Des recherches et des essais pour améliorer les vins dans le futur
Réduction de l'éthanol. Depuis plus d'une quinzaine d'années, les sélectionneurs cherchent des souches qui produisent moins d'éthanol. « Les niveaux élevés en alcool des vins sont un gros souci, notamment pour les vins méridionaux », estime Sylvie Dequin, directrice adjointe de l'unité mixte de recherche Sciences pour l'œnologie de Montpellier (Hérault). Des souches OGM faiblement productrices d'éthanol ont déjà été développées en laboratoire. « Depuis environ cinq ans, nous essayons de OGM faiblement productrices d'éthanol ont déjà été développées en laboratoire. « Depuis environ cinq ans, nous essayons de développer des souches non OGM. Les travaux sont encore en cours », explique-t-elle.

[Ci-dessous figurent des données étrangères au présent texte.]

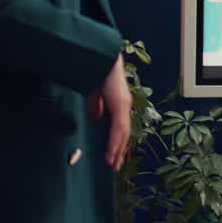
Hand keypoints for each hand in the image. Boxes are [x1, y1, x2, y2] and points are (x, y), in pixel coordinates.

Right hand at [86, 54, 131, 171]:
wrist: (102, 57)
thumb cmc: (98, 71)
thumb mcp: (96, 92)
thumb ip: (97, 104)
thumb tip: (97, 116)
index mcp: (120, 103)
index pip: (121, 127)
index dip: (118, 142)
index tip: (113, 155)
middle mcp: (125, 105)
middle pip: (125, 133)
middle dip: (119, 151)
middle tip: (115, 166)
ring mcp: (124, 105)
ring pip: (123, 133)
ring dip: (118, 149)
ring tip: (113, 163)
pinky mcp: (120, 104)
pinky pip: (119, 126)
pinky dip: (116, 140)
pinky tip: (112, 150)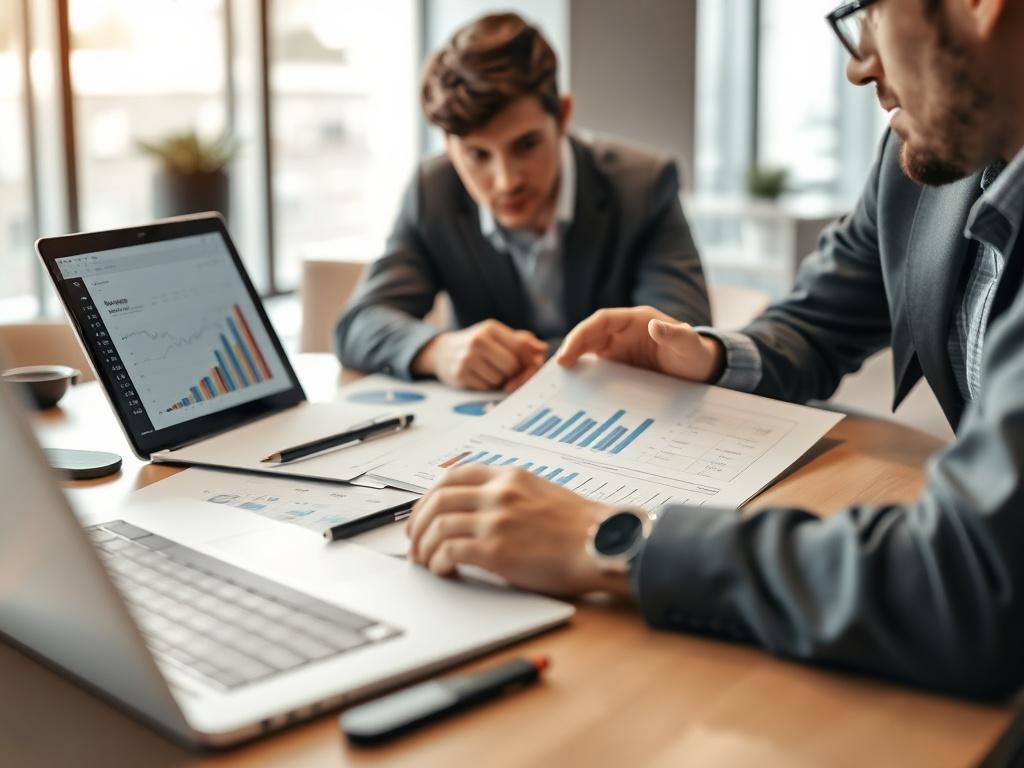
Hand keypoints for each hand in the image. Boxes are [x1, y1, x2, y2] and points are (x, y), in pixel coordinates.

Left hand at [407, 466, 630, 597]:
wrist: (604, 544)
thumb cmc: (580, 527)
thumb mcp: (541, 492)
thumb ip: (509, 495)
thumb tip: (479, 510)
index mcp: (509, 477)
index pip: (452, 476)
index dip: (429, 496)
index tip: (423, 513)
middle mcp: (498, 493)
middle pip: (438, 500)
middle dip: (418, 523)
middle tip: (415, 543)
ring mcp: (496, 520)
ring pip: (438, 527)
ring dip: (425, 547)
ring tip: (426, 562)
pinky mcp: (496, 550)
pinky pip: (450, 553)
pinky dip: (439, 562)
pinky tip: (444, 571)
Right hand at [412, 320, 547, 390]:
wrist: (442, 352)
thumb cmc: (478, 345)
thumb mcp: (497, 336)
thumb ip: (522, 342)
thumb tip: (542, 349)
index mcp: (491, 328)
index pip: (521, 346)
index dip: (530, 360)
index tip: (532, 366)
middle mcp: (478, 340)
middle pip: (512, 366)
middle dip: (514, 373)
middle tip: (508, 372)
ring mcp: (467, 358)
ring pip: (500, 379)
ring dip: (500, 381)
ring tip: (491, 372)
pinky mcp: (460, 374)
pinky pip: (486, 388)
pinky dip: (488, 386)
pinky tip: (481, 377)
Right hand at [557, 306, 723, 382]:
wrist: (700, 371)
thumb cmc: (696, 354)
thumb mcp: (688, 344)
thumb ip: (674, 334)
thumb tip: (654, 326)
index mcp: (636, 320)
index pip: (602, 320)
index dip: (583, 332)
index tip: (570, 350)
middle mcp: (623, 331)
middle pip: (590, 334)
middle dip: (573, 346)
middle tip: (559, 366)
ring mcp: (620, 348)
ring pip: (589, 349)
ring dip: (575, 360)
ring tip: (560, 378)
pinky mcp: (620, 365)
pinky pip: (597, 366)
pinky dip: (585, 373)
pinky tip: (575, 387)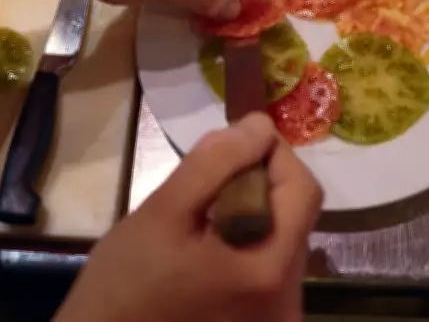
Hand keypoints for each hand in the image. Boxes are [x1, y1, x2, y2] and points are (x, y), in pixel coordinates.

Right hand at [53, 113, 322, 321]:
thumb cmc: (124, 283)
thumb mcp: (162, 212)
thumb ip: (215, 163)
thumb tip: (260, 126)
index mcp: (269, 270)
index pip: (304, 189)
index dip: (274, 154)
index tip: (232, 145)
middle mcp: (289, 301)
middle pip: (296, 215)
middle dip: (258, 184)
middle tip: (206, 185)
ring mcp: (279, 317)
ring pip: (283, 237)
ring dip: (252, 212)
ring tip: (202, 219)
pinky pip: (270, 264)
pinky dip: (247, 241)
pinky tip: (208, 249)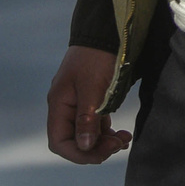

Améliorer la stabilité des vins dans le temps. Les polysaccharides levuriens ont un rôle sur la stabilité de la couleur et sur la structure des vins. « Avec les nouveaux outils analytiques, nous caractérisons mieux ces molécules et leur interaction avec le vin », mentionne une firme. Les chercheurs s'en servent pour sélectionner de nouvelles souches permettant d'obtenir une couleur plus stable, par exemple.
Et les vins rouges ? Une société essaye d'identifier les arômes typiques des vins rouges et leurs précurseurs. Comme pour les thiols il y a plusieurs années, il sera ainsi possible de sélectionner des levures qui peuvent révéler les précurseurs typiques de certains cépages rouges. « Après avoir mieux caractérisé l'arôme des vins rouges, on pourra orienter les recherches pour la sélection de nouvelles souches de levures », indique la société qui travaille sur ce projet.